Question

The frequency of tuning fork \(\mathrm{A}\) is \(2 \%\) more than the frequency of a standard fork. Frequency of tuning fork \(B\) is \(3 \%\) less than the frequency of the standard fork. If 6 beats per second are heard when the two forks \(\mathrm{A}\) and \(\mathrm{B}\) are excited, then frequency of \(A\) is \(\ldots \ldots \ldots . H z\) (A) 120 (B) \(122.4\) (C) \(116.4\) (D) 130

Short answer

The frequency of tuning fork A is \(122.4\, Hz\), which corresponds to option (B).

Step-by-step solution

Setting up the equations

Let the standard frequency be S. According to the problem, frequency of A is 2% more than S, so: \(A = S + 0.02S = 1.02S\) Similarly, frequency of B is 3% less than S, so: \(B = S - 0.03S = 0.97S\) We also know that the absolute difference between the frequencies of A and B is 6 Hz. \(|A - B| = 6\)

Solving for the standard frequency (S)

We know that \(A = 1.02S\) and \(B = 0.97S\). Substitute these into the equation \(|A - B| = 6\), we get: \(|1.02S - 0.97S| = 6\) Solve for S: \(|0.05S| = 6\) \(S = \frac{6}{0.05}\) \(S = 120\)

Find the frequency of A

We now know the standard frequency is 120 Hz. To find the frequency of A, we substitute the value of S into the equation: \(A = 1.02S\) \(A = 1.02 \times 120\) \(A = 122.4\, Hz\) Therefore, the frequency of tuning fork A is 122.4 Hz, which corresponds to option (B).

Key concepts

Beat Frequency

When two sound waves of different frequencies are played together, they interfere with each other (a process called superposition). This results in a fluctuation or variation in loudness, which we perceive as beats.
The beat frequency is simply the number of these fluctuations or cycles in loudness per second. It can be calculated using the formula:

• Beat Frequency = \(|f_1 - f_2|\)

Here, \(f_1\) and \(f_2\) are the frequencies of the two sound sources. In our problem, these are tuning forks A and B.
It's stated that 6 beats per second are heard when tuning forks A and B are excited past.
This implies that the beat frequency is 6 Hz, which means \(|A - B| = 6\). This helps us in setting up an equation to solve for the unknown frequencies.

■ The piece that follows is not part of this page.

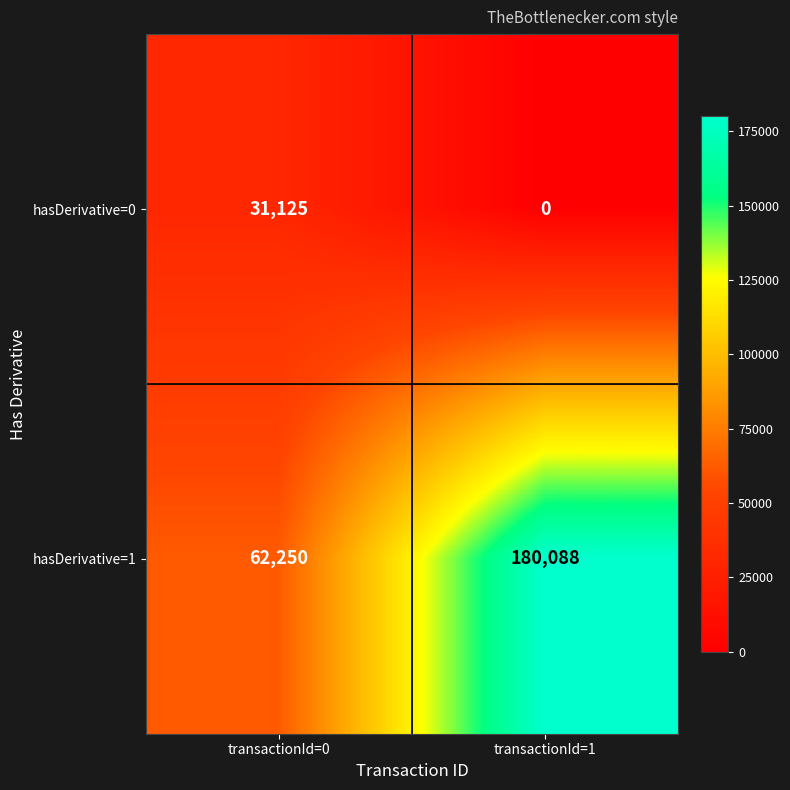

How many positive values does the hasDerivative=0 series have?

1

Percent Change in Frequency

Understanding percent change is crucial in problems dealing with frequency adjustments. A percent change describes how much a value increases or decreases in terms of a percentage of the original value.
For tuning fork A, its frequency is 2% more than a standard frequency S. This means:

• Tuning Fork A Frequency = Standard Frequency + 2% of Standard Frequency.
• \(A = S + 0.02S = 1.02S\)

Similarly, for tuning fork B, which is 3% less than S:

• Tuning Fork B Frequency = Standard Frequency - 3% of Standard Frequency.
• \(B = S - 0.03S = 0.97S\)

By understanding these percentage changes, we can set up the equations necessary to solve for the unknown frequencies. It's a straightforward application of what percent increase and percent decrease mean.

Equation Solving

To find the unknown frequencies, setting up the correct equations is key. Based on the problem, we have two expressions:

• \(A = 1.02S\)
• \(B = 0.97S\)

And we also know that \(|A - B| = 6\). The equation becomes:

• \(|1.02S - 0.97S| = 6\)
• This simplifies to \(|0.05S| = 6\)

We can solve for S (the standard frequency) by dividing both sides by 0.05:

• \(S = \frac{6}{0.05}\)
• \(S = 120\)

Once we have S, calculating the frequency of tuning fork A is straightforward:

• \(A = 1.02 \times 120\)
• \(A = 122.4\, Hz\)

This logical progression from setting up an equation through solving it is a clear example of how mathematical reasoning can lead to a solution. It's all about breaking down the problem into manageable steps and dealing with them one at a time.